A recapitalization is a transaction that changes the composition of a company's capital structure — the balance between debt and equity — without necessarily selling the business or changing how it operates day to day. The company stays the same; the way it is financed changes.
Recaps take many forms. A company might issue new debt to buy back equity, swap one class of equity for another, convert debt into equity to repair a stressed balance sheet, or layer in new financing to fund a payout to existing owners. The common thread is a deliberate reshaping of who holds what kind of claim on the business.
In private equity the term most often refers to a leveraged recapitalization: raising new debt and using the proceeds to return capital to the sponsor and other equity holders. It is a way to realize cash from an investment without selling the company outright.

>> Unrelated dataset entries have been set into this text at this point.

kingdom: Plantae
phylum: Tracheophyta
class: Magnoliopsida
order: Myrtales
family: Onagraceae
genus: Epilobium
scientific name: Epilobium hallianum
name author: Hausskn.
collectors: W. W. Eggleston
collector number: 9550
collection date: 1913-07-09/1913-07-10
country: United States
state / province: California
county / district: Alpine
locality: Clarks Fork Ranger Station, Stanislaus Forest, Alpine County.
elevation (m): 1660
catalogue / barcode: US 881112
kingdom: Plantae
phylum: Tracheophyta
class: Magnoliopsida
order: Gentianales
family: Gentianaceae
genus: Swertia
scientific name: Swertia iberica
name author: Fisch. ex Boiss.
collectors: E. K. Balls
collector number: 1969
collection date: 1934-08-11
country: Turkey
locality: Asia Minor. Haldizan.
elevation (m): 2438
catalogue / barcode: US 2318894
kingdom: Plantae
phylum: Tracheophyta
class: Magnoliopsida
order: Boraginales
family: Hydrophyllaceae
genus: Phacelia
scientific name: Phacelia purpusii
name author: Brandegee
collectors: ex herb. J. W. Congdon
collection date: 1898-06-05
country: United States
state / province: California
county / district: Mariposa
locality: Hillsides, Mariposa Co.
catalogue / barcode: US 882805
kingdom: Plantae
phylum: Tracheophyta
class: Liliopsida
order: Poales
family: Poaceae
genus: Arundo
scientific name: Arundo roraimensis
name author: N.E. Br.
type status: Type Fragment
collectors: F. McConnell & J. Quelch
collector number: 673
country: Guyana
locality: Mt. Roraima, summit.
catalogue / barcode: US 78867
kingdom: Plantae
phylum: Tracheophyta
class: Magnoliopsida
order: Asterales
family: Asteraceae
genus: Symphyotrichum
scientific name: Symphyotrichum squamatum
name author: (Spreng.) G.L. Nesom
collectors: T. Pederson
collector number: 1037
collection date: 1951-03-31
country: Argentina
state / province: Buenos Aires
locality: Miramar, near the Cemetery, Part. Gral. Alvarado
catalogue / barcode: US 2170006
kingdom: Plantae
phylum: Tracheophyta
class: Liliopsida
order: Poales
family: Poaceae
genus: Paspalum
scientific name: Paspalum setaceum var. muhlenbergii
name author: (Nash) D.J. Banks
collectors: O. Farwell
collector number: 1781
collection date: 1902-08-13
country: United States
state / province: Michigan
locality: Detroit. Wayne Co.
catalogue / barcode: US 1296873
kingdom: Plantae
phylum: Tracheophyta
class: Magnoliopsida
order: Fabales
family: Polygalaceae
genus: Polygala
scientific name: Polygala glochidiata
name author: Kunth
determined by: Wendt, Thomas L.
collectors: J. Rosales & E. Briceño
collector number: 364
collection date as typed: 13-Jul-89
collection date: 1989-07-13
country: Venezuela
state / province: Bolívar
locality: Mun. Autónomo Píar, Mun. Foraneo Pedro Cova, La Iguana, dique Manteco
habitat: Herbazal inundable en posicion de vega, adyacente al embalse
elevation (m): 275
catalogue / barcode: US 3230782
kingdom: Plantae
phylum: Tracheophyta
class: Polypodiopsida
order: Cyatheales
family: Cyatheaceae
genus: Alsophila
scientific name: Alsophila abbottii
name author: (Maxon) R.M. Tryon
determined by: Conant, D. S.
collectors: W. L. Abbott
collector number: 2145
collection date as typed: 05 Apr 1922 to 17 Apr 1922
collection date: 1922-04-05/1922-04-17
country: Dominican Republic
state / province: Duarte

Why a recapitalization is used
The motivations differ depending on whether the company is healthy or under stress.
- Returning capital to owners. A leveraged recap lets a sponsor pull cash out of a strong, cash-generative business by adding debt, locking in a partial return while staying invested for further upside.
- Extending the hold. Rather than sell into a soft market, a sponsor can recap to distribute proceeds to limited partners and keep the asset longer.
- Repairing a balance sheet. A distressed company may convert debt to equity or restructure obligations to reduce leverage and avoid default.
- Optimizing cost of capital. A company may simply rebalance toward a structure that lowers its overall financing cost or aligns with its cash-flow profile.
The constraint on leveraged recaps is debt capacity. Adding leverage raises interest expense and financial risk, so a recap only works if the business can comfortably service the heavier load through a downturn.
Recapitalization vs. dividend recap vs. refinancing
A dividend recapitalization is a specific type of recap in which a company raises new debt expressly to pay a dividend to its equity holders — the most common private equity use of the term. A general recapitalization is broader and includes debt-for-equity swaps and other restructurings that are not about paying a dividend. A refinancing, by contrast, simply replaces existing debt with new debt — often to cut the interest rate or extend maturity — without changing the debt-versus-equity balance or returning cash to owners.
In short: a refinancing swaps debt for debt, a recap changes the debt-equity mix, and a dividend recap is a recap whose purpose is to fund a payout.